THE NARRATORS: MR. LOCKWOOD, ELLEN (NELLY)
DEAN

Mr. Lockwood is the only real stranger to the moors.
Presumably, he has had a life more like yours than like
Heathcliff's or Cathy's. He's pleasant, courteous, and educated.
Because of this, you can see him as a representative of
ordinary, or conventional, judgment. Haven't you ever wanted
to be free of everyone, as he does in the beginning of the book?
And haven't you ever behaved as irrationally as he did when he
rejected the young lady as soon as she returned his affections?
So Lockwood's amazed horror at what happens when
Heathcliff takes these natural impulses to their limits is your
amazement and horror, too.

But there is another way to look at him. Since Emily Bronte is
constantly undercutting him, you can see him as cold (his love
problems, unlike Heath stem from the young lady's
returning his feelings), insincere (despite his declared love for
solitude, he craves company and returns to Wuthering Heights
when it's clear he's not wanted), and arrogant (he assumes that
the younger Cathy doesn't fall in love with him because she
can't recognize "a better class of people").

Your perspective on Lockwood is especially important when
you read about his dream. He pulls the icy little hand of Cathy's
ghost across a jagged windowpane until blood soaks the
bedclothes. Certainly this is just as horrifying as anything
Heathcliff does in the book.
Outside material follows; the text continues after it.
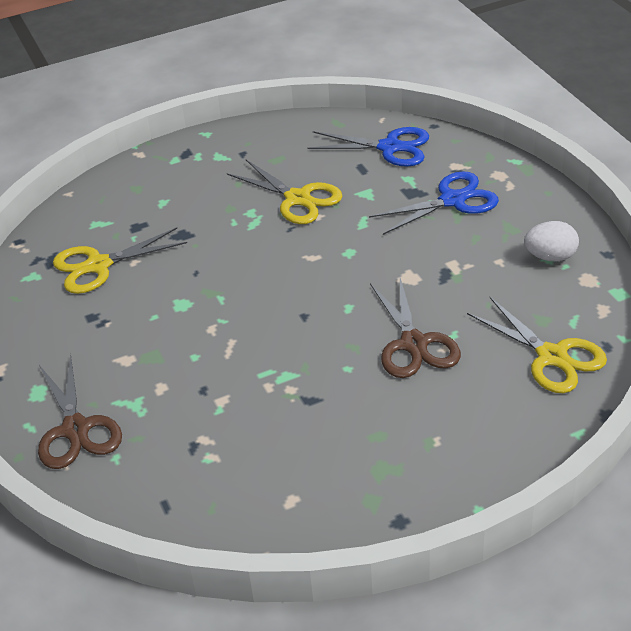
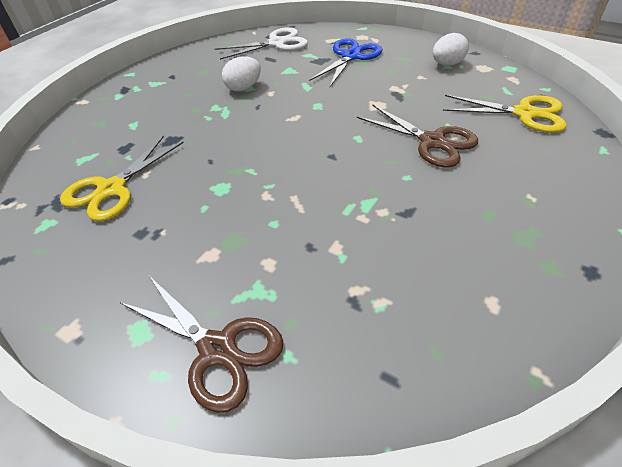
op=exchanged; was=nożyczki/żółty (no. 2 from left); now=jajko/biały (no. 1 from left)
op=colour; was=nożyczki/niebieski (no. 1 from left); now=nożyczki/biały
You can see Lockwood as an
average person caught against his will in the violence of
Wuthering Heights, or you can view him as no better than any
of the other, wilder, characters in the story.

Ellen Dean's tempered, scolding tone is a counterpoint to the
passionate ravings in the story she tells. She's sensible, pious
without being fanatical, full of homespun wisdom, and admits
her faults. She belongs to the moors; her position is never
undercut the way Lockwood's is. Even Heathcliff respects her.

Ellen tries to be fair, and often acts as the "bridge" between the
worlds of Thrushcross Grange and Wuthering Heights. She's
the one who goes to see the newly married Heathcliffs; she's
the one who takes Linton, and then the younger Cathy, to
Wuthering Heights.

So why shouldn't you take her many opinions at face value?
For one thing, she makes her bias obvious from the beginning,
when she refers to the Lintons as "we." She is a Thrushcross
Grange-type character, so you have to question her judgments
of the Wuthering Heights passions. She is especially hard on
the older Cathy, harder than most readers are.

Her actions often expose her limitations. Like Edgar, she tries
to shelter others from the truth. She may not lie to Lockwood
(and to you), but she lies to those caught up in the events of the
story, especially to Edgar in the second half of the book. Her
motives are good, but are her deceptions necessary or
desirable?

She's also a bit of a tattletale. She tells Edgar that Heathcliff
and Cathy are quarreling over Isabella, and she tells him that
Cathy planned her fit. Both times the results are disastrous.
Again, her motives are good-she wants to prevent greater
violence later-but she only makes things worse. Can hers be a
complete understanding of what's going on?